Die spätere Entwicklung der Sklaverei ging dahin, dass im Orient die Sklaven, nach mohamedanischem wie ähnlich nach talmudischem Recht weit besser gestellt als nach römischem, wesentlich zu häuslichen Diensten Verwendung fanden, während im Abendland die Verbindung des Sklaven mit dem Boden in die mittelalterlichen Formen der Unfreiheit und Hörigkeit überging. Wo Juden Landgüter mit zubehörenden Unfreien hatten, waren sie in dem Bestreben, den Besitz zu wahren, wohl nicht ganz erfolglos. Es ist bei Erörterung ihrer Stellung im westgotischen Spanien darauf zurückzukommen. Freilich sind dort auch die weitergehenden Beschränkungen nicht recht in Kraft getreten, weil, ehe sie verhängt wurden, das Land dem unmittelbaren Geltungsbereich der kaiserlichen Gesetzgebung entzogen war, und grade im Westen konnte sich ein von Juden betriebener Sklavenhandel herausbilden. Es dürfte also nicht ratsam sein, die wirtschaftliche Tragweite des Verbots, christliche Sklaven zu erwerben, sehr hoch zu veranschlagen. Es hat ohne Zweifel die Bewirtschaftung von Landgütern durch Juden erschwert, aber nicht unmöglich gemacht. Sein Ursprung lag in dem Bestreben, die Ausbreitung des Judentums auf einem durch die mosaische Sitte vorgeschriebenen Wege zu hindern. Dass es den Zweck erreichte, ist möglich; doch wirkte schon die vorkonstantinische Gesetzgebung in gleicher Richtung.

Eine letzte gegen die Juden gerichtete Ausnahmemaßregel der spätrömischen Legislation, das Verbot der Mischehe mit Christen, ist weniger seiner praktischen Folgen wegen bemerkenswert, da der Fall ohnehin nicht häufig vorgekommen sein dürfte, als weil es die gesellschaftliche Absonderung in ihrem wichtigsten Stücke zur gesetzlichen Norm erhob. Die zu Grunde liegende Tendenz konnte keine andere sein, als die auch sonst maßgebende, jeden Weg zu einer etwaigen Ausbreitung des Judentums abzuschneiden. Dass die sehr starke Abneigung kirchlicher Kreise gegen Mischehen von Christinnen mit Heiden nicht gleichfalls zum völligen Verbot führte, findet in dem schnellen Herabsinken des Heidentums zu völliger Bedeutungslosigkeit seine Erklärung.
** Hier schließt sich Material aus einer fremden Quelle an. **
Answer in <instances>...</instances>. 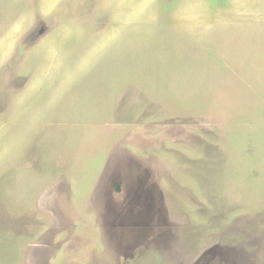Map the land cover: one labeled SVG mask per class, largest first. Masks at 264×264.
I'll return each instance as SVG.
<instances>
[{
  "label": "rangeland",
  "instance_id": "rangeland-1",
  "mask_svg": "<svg viewBox=\"0 0 264 264\" xmlns=\"http://www.w3.org/2000/svg\"><path fill=\"white\" fill-rule=\"evenodd\" d=\"M0 264H264V0H0Z\"/></svg>",
  "mask_w": 264,
  "mask_h": 264
}]
</instances>
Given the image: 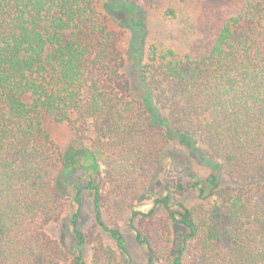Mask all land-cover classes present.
<instances>
[{"label": "trees", "instance_id": "1", "mask_svg": "<svg viewBox=\"0 0 264 264\" xmlns=\"http://www.w3.org/2000/svg\"><path fill=\"white\" fill-rule=\"evenodd\" d=\"M99 1L0 0V264H133L121 222L148 264H264V0L196 54L147 44L158 0ZM47 121L70 128L68 152ZM171 146L209 174L158 195Z\"/></svg>", "mask_w": 264, "mask_h": 264}, {"label": "rangeland", "instance_id": "2", "mask_svg": "<svg viewBox=\"0 0 264 264\" xmlns=\"http://www.w3.org/2000/svg\"><path fill=\"white\" fill-rule=\"evenodd\" d=\"M243 0H175L173 2L156 1L153 7L145 10L146 40L147 44H156L161 49L172 48L179 54H196L205 51L214 38L217 26L221 21L233 15ZM112 7L111 0H100L97 9L107 13ZM174 9L175 16L167 14L168 9ZM112 29L119 30L118 25L109 21ZM134 31H125L123 48H126L134 38ZM47 129L52 138L60 145L64 152H68L72 142V133L66 124H53L47 121ZM167 158L163 165V172L156 184L155 192L163 195L166 185L170 182L184 180L187 186L193 180L204 179L209 170L192 152L178 146H171L167 152ZM79 174L74 176L77 179ZM192 205L196 202V192L178 196ZM71 211L56 223L46 227V231L54 238L66 240L70 238L68 220ZM93 213L89 206L85 205L81 214V225L84 231L93 226ZM121 222L123 234L128 242L129 257L133 264H148L145 250L136 242L134 235ZM85 258L90 263L91 247L84 250Z\"/></svg>", "mask_w": 264, "mask_h": 264}]
</instances>
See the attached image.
Während die Gesetzgebung der Kaiser nachhaltig die Entrechtung der Juden in Angriff nahm, waren die Stürme der Völkerwanderung mit voller Wucht über das Römerreich hereingebrochen. Indem sodann der Westen, durch die Barbaren überflutet, vom Osten gelöst wurde, schieden sich die Geschicke der unter römisch-byzantinischer Herrschaft verbleibenden Juden von denen der abendländischen. Nur auf erstere übte die fortschreitende Identifizierung des Staates mit der rechtgläubigen Kirche ihre verhängnisvollen, aber das wirtschaftliche Gebiet wenig berührenden Wirkungen. Die Juden des Westens traten in neue Verhältnisse ein und verfielen dem Einfluss der nach den germanischen Invasionen sich allmählich umwandelnden Wirtschaftszustände.